I wasn't quite ready for Shark Week to end, so I went on a shark fishing trip with three other locals aboard the Shock N' Y'all charter boat in Destin.
I'm not a professional fisherman by any means but I used to fish all the time at the neighborhood pond when I was younger. I've been deep-sea fishing a couple times and one time, when fishing from the Panama City pier, I caught an octopus. So shark fishing just seemed like a logical next step.
Both fascinating and terrifying, sharks are one of the the most popular fish.
"The blue marlin is considered the ultimate prize to a fisherman, but people could come to the docks and would step right over a thousand-pound marlin just to see a 3-pound shark, " said Vinni Garcia, a deckhand on the Shock N' Y'all.
As dolphins jumped in the wake, the boat motored out at 5:30 in the morning. We made our way to our destination a mile-and-a-half offshore, a place the deckhand referred to as "shark alley." He doesn't know what draws so many sharks to that area, but said he sees more sharks there than anywhere else.
Garcia began chumming the water. Chum is bait consisting of fish parts and blood that is used to attract sharks and other fish. In addition to the loose chum, Garcia used a "chum popsicle" — which is exactly what it sounds like: frozen chum.
"Even sharks like a nice cool treat during the summer," said Garcia.
Using large fish and stingrays as bait, we cast out three separate lines from the back of the boat and waited for a bite. To pass the time, we started fishing off the side of the boat and caught everything from tiny bait fish to triggerfish and snapper.

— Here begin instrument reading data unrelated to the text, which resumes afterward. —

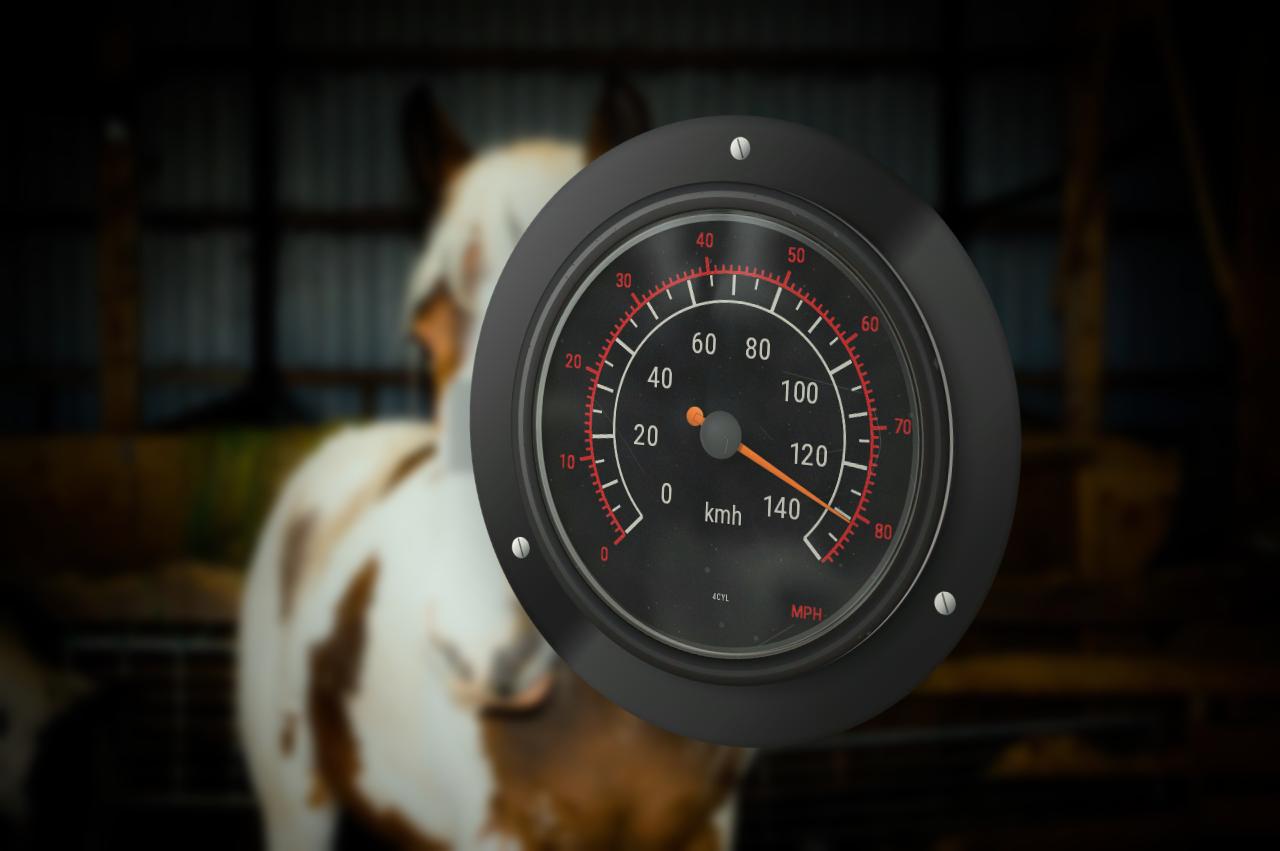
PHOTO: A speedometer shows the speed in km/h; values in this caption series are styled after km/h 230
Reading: km/h 130
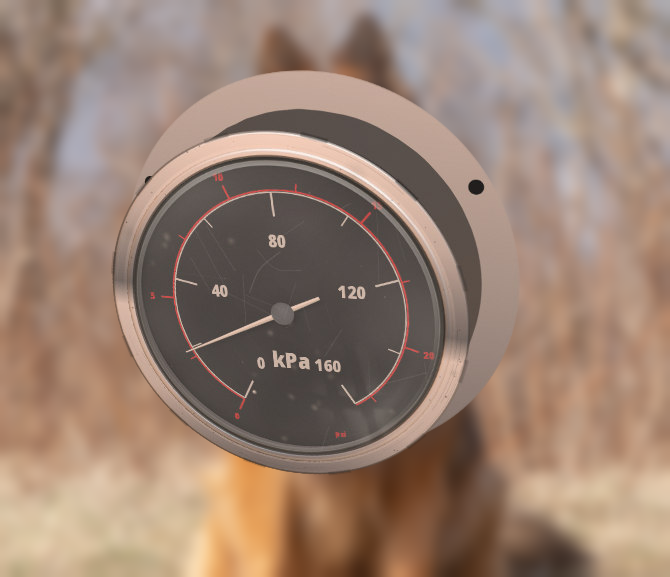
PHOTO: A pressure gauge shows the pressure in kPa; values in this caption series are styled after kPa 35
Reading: kPa 20
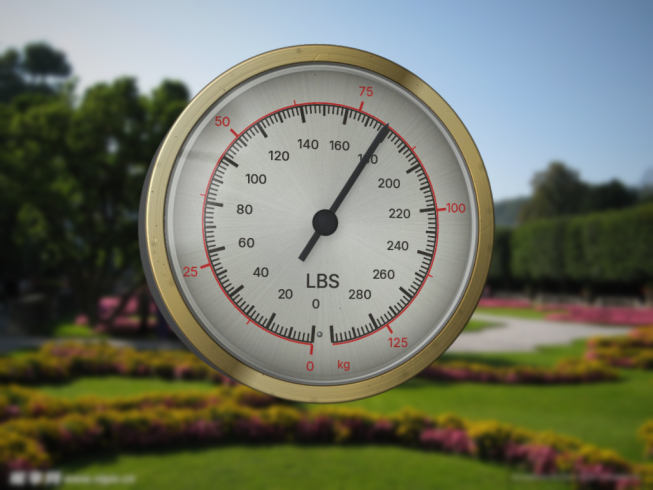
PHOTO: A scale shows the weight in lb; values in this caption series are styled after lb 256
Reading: lb 178
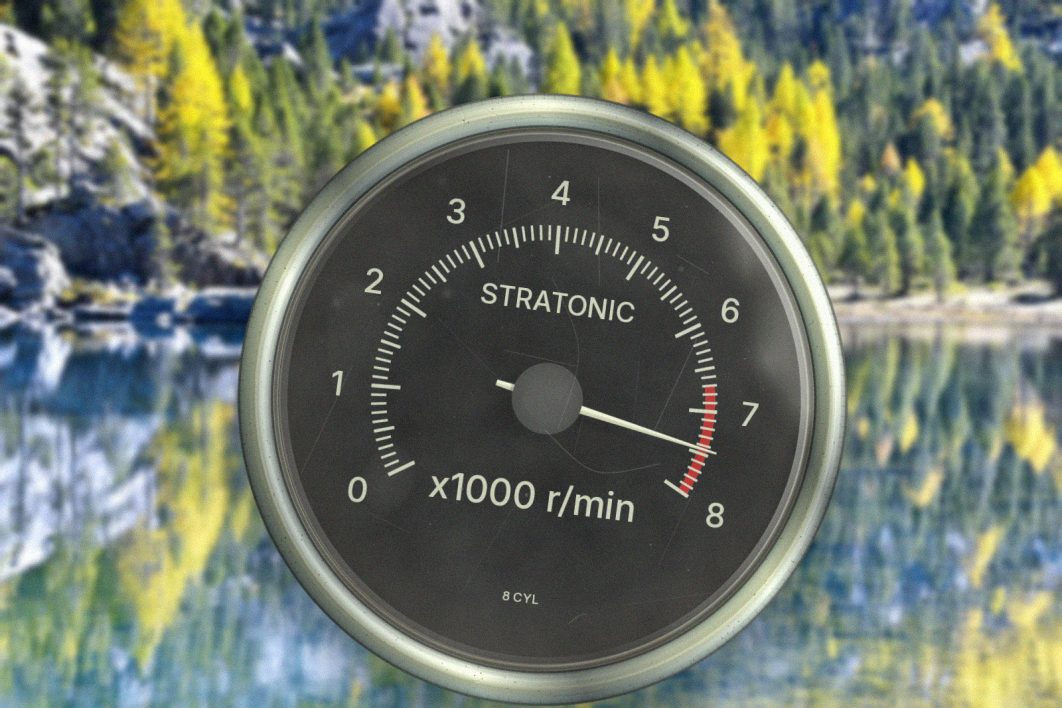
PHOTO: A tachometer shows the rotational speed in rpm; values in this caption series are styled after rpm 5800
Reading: rpm 7450
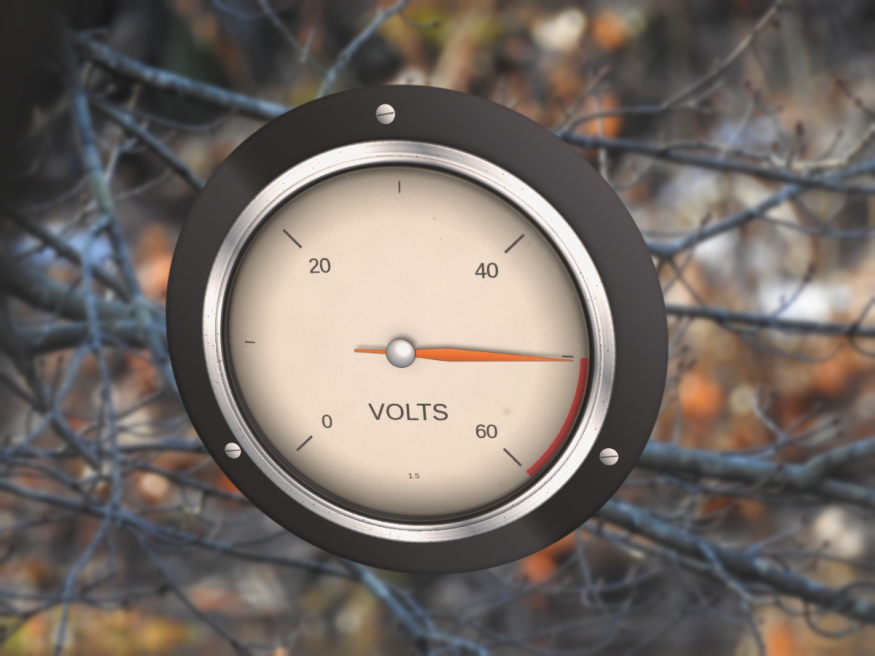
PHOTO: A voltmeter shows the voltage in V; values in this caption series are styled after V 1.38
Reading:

I didn't hear the theme song from "Jaws," but after about an hour we finally hooked a shark. With the help of Garcia, passenger Steven Lipscomb started reeling in the shark. I watched as the pole bent under the weight of the sea monster, afraid it might snap at any moment.
I traded positions with Lipscomb after a few minutes and I found myself on the end of a line connected to a 100-pound killing machine. Garcia helped hold the pole as I reeled in the line. It felt like I was pulling in an elephant, except this elephant had hundreds of teeth and was fighting my every move. It reminded me that I definitely needed to start lifting weights again.
It was a matter of minutes before my arms became sore and I handed the pole off to another passenger, Bronwynn Toomes. With the help of Garcia, she was able to finally reel the shark in. Once the shark surfaced, Garcia said it was a sandbar shark and estimated it to be about 6 or 7 feet long and almost 100 pounds.
Garcia pulled it up to the side of the boat and we were able to take pictures and touch it. The shark was relatively calm as I ran my hand down its back and over its dorsal fin. It felt like pure muscle covered in slippery sandpaper. Garcia released the shark and it was gone in the blink of an eye.
Garcia said they never keep the sharks and always release them after they're caught.
"People just want to see sharks up close and that's what we do," Garcia said. "But there's no reason to keep them and some of them, like tiger sharks and hammerheads, are protected and can't be kept."
We attempted to hook another shark, but I think our first shark warned his friends about us. After 90 minutes, we headed back to the dock.
I left the docks sweaty, reeking of fish and sore but with a greater respect for the ocean and its predators. Who needs a shark week when you have Destin?